Genre fiction lover: Romance, Sci Fi, Fantasy, Mystery, Urban Fantasy
I had this book for a couple of months and really held off on reading it. Every time I read the blurb something about it somewhat repelled me. I wondered if the author, whose works has demonstrated a willingness to color outside the lines when it comes to writing romance, had tried something a little too outre? Did I really want to read this romance/self-help hybrid?
I should have known better. Pepper Pace so far has not let me down. And this book was no exception.
Hayden's boyfriend of six years baldly announces he has met someone else. Having been left with her life and self-esteem in tatters, Hayden takes a little psychological and physiological survey of herself. While she is really astute as she critically analyzes how she's let life careen out of control while she was with Mykell, she also labors under a mountain of self loathing that blinds her to some of her better qualities.

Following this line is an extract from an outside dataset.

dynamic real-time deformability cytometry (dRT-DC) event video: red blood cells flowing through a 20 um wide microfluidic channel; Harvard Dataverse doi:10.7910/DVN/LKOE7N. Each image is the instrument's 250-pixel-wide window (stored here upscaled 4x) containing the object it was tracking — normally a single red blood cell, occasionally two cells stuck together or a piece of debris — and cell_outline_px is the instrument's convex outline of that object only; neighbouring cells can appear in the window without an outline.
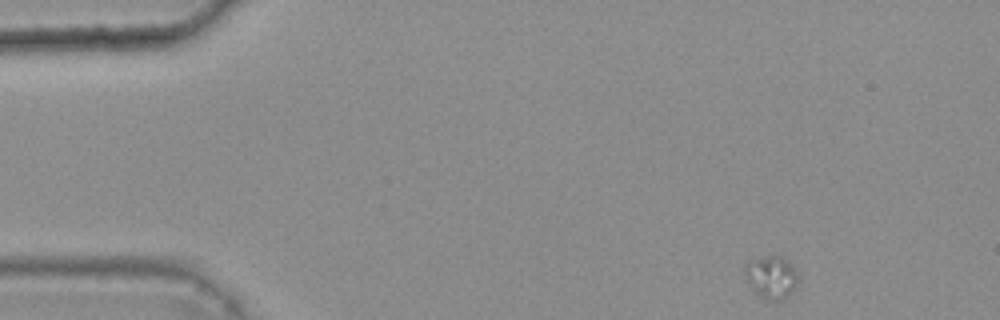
{"species": "common noctule bat (a hibernating species)", "species_latin": "Nyctalus noctula", "temperature_condition": "warm", "stored_images_in_passage": 41, "camera_frame_rate_fps": 3000, "um_per_image_px": 0.085, "animal": {"sex": "female", "body_mass_g": 25.1}, "frame": {"image": 1, "passage_image": 1, "time_ms": 0.0, "image_size_px": [1000, 320], "cell_outline_px": [[796, 284], [792, 292], [788, 296], [780, 300], [764, 300], [748, 284], [744, 272], [744, 264], [752, 260], [764, 256], [780, 256], [792, 264], [796, 272]], "centroid_in_image_um": [65.53, 23.56], "position_along_channel_um": 19.5, "area_um2": 13.12}}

While she is in this wallow, she decides to do a radical make over of her life. She gives herself a year. A year to throw away on just concentrating on making herself right. She joins a gym and gets a personal trainer. In one of the more disturbing aspects of Hayden's askew psyche, much of her self-loathing manifests itself in a bit of body dysmorphism. She simply can't see herself as she really is. She believes everything about her physically is simply repulsive. Along with the gym membership she decides to give herself daily positive affirmations and keep her home and personal space clean and well ordered. All of this, she believes -- done over her throwaway year -- will get her right with herself.

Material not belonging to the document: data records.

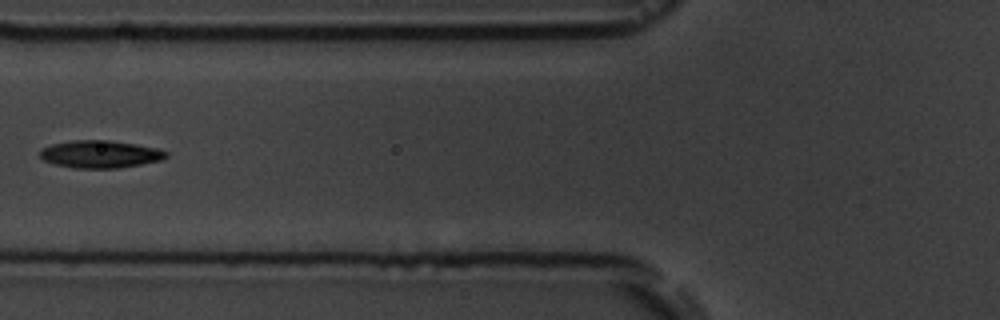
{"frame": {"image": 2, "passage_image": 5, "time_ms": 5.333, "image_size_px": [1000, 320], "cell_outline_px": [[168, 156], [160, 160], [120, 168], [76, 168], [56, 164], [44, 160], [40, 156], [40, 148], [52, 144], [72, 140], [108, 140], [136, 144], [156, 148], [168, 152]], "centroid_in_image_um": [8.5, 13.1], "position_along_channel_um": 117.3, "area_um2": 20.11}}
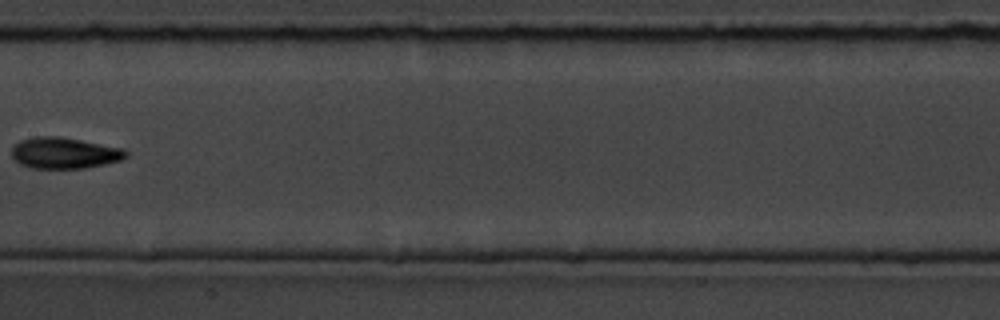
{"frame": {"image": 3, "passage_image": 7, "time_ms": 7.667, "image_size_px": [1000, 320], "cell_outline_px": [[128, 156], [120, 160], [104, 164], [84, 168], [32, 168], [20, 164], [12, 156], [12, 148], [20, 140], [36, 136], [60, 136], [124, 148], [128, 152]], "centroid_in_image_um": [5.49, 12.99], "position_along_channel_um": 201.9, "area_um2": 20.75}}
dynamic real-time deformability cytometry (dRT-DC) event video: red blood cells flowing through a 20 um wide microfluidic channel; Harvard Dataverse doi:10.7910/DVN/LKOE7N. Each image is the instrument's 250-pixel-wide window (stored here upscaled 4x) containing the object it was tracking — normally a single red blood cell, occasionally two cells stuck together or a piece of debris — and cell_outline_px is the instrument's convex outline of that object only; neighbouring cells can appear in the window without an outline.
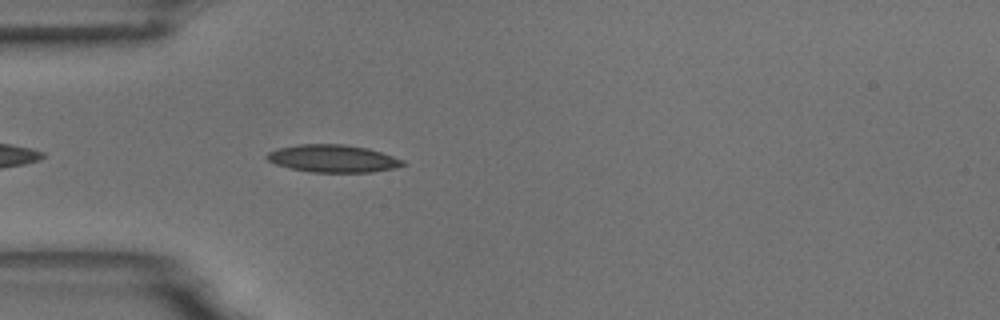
{"species": "common noctule bat (a hibernating species)", "species_latin": "Nyctalus noctula", "temperature_condition": "room temperature", "stored_images_in_passage": 5, "camera_frame_rate_fps": 3000, "um_per_image_px": 0.085, "animal": {"sex": "male", "body_mass_g": 18.8}, "frame": {"image": 1, "passage_image": 5, "time_ms": 4.333, "image_size_px": [1000, 320], "cell_outline_px": [[408, 164], [396, 168], [372, 172], [312, 172], [288, 168], [276, 164], [268, 160], [264, 156], [268, 152], [276, 148], [296, 144], [344, 144], [368, 148], [404, 160]], "centroid_in_image_um": [28.29, 13.47], "position_along_channel_um": 56.7, "area_um2": 22.02}}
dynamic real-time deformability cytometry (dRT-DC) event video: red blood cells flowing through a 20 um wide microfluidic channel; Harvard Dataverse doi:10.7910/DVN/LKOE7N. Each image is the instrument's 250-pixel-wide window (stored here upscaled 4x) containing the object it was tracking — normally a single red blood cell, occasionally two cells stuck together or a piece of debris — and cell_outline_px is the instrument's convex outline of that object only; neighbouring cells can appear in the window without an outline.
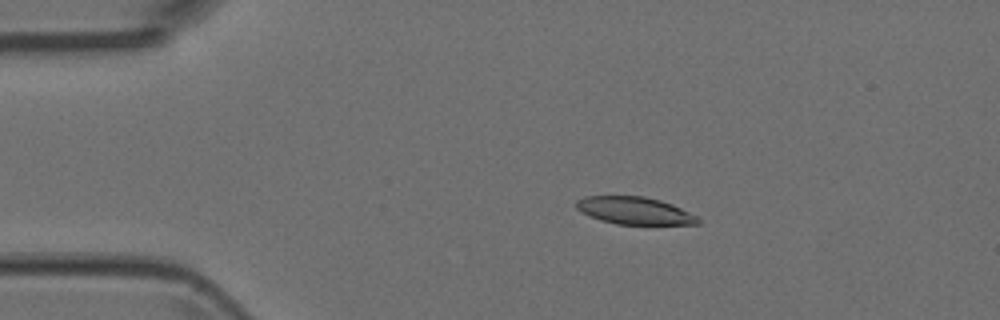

In addition to this, she takes on a second job. Another aspect of her life with Mykell was her allowing herself to rack up huge credit card debt and teeter in the edge of insolvency. She has no savings despite the fact that she makes pretty good money in her regular job. So she takes an evening job at a telemarketing firm.
Here she meets a cast of characters who all have their own issues. The one who stands out the most is Brian, a man who himself is battling some pretty serious demons and working his way back to himself.

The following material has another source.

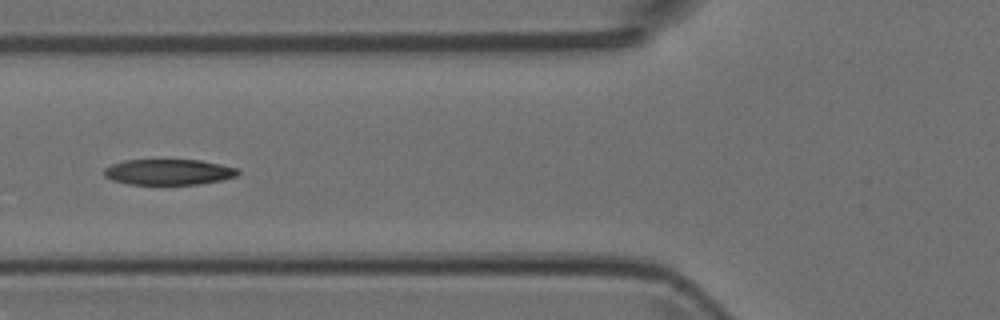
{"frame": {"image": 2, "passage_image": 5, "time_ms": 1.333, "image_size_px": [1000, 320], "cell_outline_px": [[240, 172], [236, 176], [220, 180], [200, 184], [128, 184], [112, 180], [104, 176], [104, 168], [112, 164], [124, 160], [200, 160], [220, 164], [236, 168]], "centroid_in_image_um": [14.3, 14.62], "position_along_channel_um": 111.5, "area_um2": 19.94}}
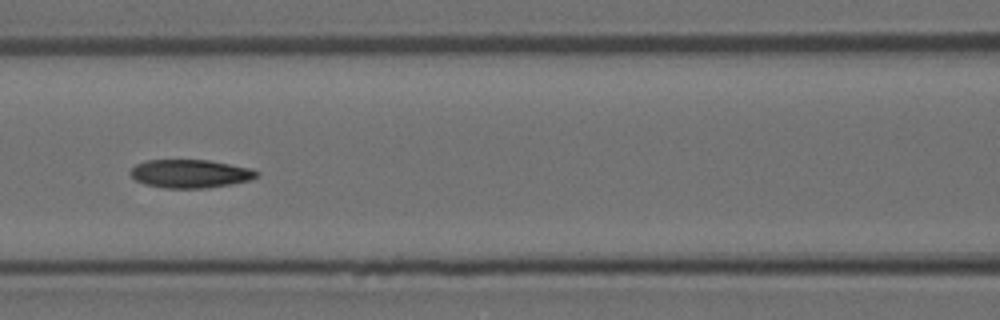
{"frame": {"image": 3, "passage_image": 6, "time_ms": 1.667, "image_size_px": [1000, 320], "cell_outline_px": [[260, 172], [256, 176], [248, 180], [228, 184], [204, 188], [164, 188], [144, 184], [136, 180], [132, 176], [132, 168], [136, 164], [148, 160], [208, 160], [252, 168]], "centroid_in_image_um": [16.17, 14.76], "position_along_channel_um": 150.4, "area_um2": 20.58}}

In some ways this book stands on the blurry line between a romance and women's fiction. The first part really is about Hayden and her journey. Despite my initial reservations I found myself immediately enmeshed in Hayden's life. Just totally sucked in. I was rooting for her even as I was a little disturbed by her inability to recognize her own strengths. And yet, I nodded approvingly each step she took up her personal improvement ladder.
By the time Hayden and Brian meet, the book seamlessly moves from quasi women's fiction to a good satisfying romance.
With Brian, Pace does something she does a lot. She gives us a non-traditional hero. Yes he is handsome and authoritative, yet he is troubled in a way you won't find in typical romance novels. I like how he and Hayden sense in each other a kindred spirit and even as they work together to support each other, they fall in love.
There are few bumps along the way of course but the romance is very satisfying.
My biggest criticism is that while the romance between them hits a very authentic note of emotion and growth, the sex scenes are curiously remote and written rather abruptly or clinically. I didn't feel any of the connection I think I should have.
And she falls into the lathe vs. lave trap!
But this was a really good read and I closed the book very pleased at Hayden's journey and the romance between her and Brian.